B.C. cabinet moved Wednesday to protect nearly half a million hectares of coastal rainforest — six times as much as was protected in Clayoquot Sound — that was the focus of a long campaign against rainforest logging.

The region is part of a historic mutually-agreed-upon no-logging zone on the central coast. Eco-groups have dubbed the area the Great Bear Rainforest.

The cabinet order prevents commercial forestry, mining and hydro-electric development in the 440,000 hectares and identifies another 17 “option areas” that require further research.

The order is in effect until 2003 when land-use planning and consultation with First Nations is expected to be completed.

Under the terms of the agreement worked out a year ago by forest companies including International Forest Products and mainstream groups Greenpeace, the Sierra Club and ForestEthics, the companies agreed to stop logging in ecologically sensitive areas until they are protected by law.

The deal would also replace clearcutting with eco-system-based logging.

Following the April 2001 agreement, mainstream eco-groups agreed to end their markets campaign against the forestry companies.

Greg Higgs, a spokesman for the Forest Action Network, an fringe environmental organization that did not accept the broader eco-peace, admitted that a news release it issued Monday may have mistakenly claimed that Interfor was working in the Takush watershed, which is near the agreement area but not included in Wednesday’s order because mining interests still oppose its protected status.

Interfor director of communications Steve Crombie said his company has already committed to not log the Takush area and has no plans to harvest trees there or anywhere near it.

“Our nearest logging operation is 50 miles from there,” said Crombie.

But FAN may have saved the forest company a lot of work by removing survey flags, Crombie said. “Some surveying was done in that area but we have abandoned plans to log there.”

Higgs said FAN members may have been operating from out-dated development plans.

“But we are going to keep de-flagging anyway,” he said of the mistake.
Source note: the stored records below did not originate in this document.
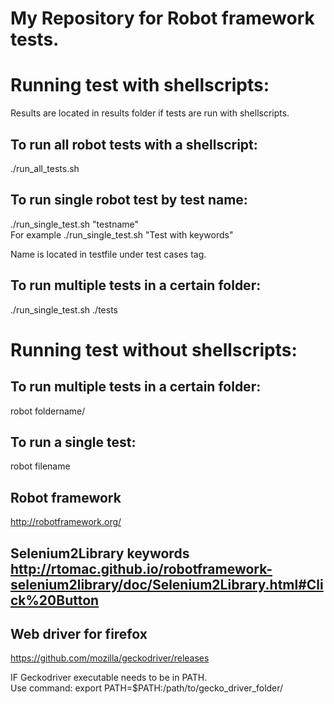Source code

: # My Repository for Robot framework tests.  

# Running test with shellscripts:  
Results are located in results folder if tests are run with shellscripts.  

## To run all robot tests with a shellscript:  
./run_all_tests.sh  

## To run single robot test by test name:  
./run_single_test.sh "testname"  
For example ./run_single_test.sh "Test with keywords"  

Name is located in testfile under test cases tag.  

## To run multiple tests in a certain folder:  
./run_single_test.sh ./tests  

# Running test without shellscripts:  

## To run multiple tests in a certain folder:  
robot foldername/  

## To run a single test:  
robot filename  

## Robot framework  
http://robotframework.org/  

## Selenium2Library keywords http://rtomac.github.io/robotframework-selenium2library/doc/Selenium2Library.html#Click%20Button  

## Web driver for firefox  
https://github.com/mozilla/geckodriver/releases  

IF Geckodriver executable needs to be in PATH.  
Use command: export PATH=$PATH:/path/to/gecko_driver_folder/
The activists plan to hit other sites throughout the region, he said.

Under Wednesday’s order, the ministry of forests is empowered to suspend forest development permits and allows the province’s chief forester to reduce the annual harvest rate in the area, a move that will avoid penalizing companies like Interfor that have voluntarily stopped logging.

Gavin Edwards, a spokesman for Greenpeace, one of the signators of an April 2001 peace plan, called the decision “a step forward” in protecting the rainforest but said the eco-group still has concerns about the length of time the central coast process is taking.

He also said the mainstream environmental groups acknowledge that it will take time to introduce eco-system based logging in the region, part of the eco-accord. New forest practices will be an outcome of the planning process now under way, he said.

“At that time we would expect Interfor to modify its forest practices,” he said.

Coincidentally, Greenpeace is meeting today in Vancouver with a group of German publishers and paper buyers who were instrumental in putting pressure on forest companies here to change their practices on the central coast.

Edwards said the environmentalists intend to express their concerns over proposed changes to the Forest Practices Code as well as the slow pace of change on the central coast.